Task data ->

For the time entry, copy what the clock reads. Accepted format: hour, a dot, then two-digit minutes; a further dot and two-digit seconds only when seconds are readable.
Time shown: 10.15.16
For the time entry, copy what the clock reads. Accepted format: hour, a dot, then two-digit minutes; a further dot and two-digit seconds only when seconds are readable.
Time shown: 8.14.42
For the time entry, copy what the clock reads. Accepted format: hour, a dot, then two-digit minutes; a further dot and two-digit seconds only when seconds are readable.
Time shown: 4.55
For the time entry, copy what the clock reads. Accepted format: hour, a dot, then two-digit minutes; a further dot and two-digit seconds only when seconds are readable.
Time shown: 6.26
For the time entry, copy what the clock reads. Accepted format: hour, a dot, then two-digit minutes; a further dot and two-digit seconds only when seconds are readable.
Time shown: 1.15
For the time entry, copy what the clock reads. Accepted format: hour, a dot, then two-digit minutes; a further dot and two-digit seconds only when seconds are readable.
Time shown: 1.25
...
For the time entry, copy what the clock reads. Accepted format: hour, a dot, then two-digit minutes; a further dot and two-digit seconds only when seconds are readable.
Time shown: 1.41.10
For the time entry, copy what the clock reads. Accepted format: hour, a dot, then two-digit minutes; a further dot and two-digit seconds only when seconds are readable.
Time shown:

Challenge -> Find each line in the records that contains the string "shown" and copy it out. Case counts.

Output ->
Time shown: 10.15.16
Time shown: 8.14.42
Time shown: 4.55
Time shown: 6.26
Time shown: 1.15
Time shown: 1.25
Time shown: 1.41.10
Time shown:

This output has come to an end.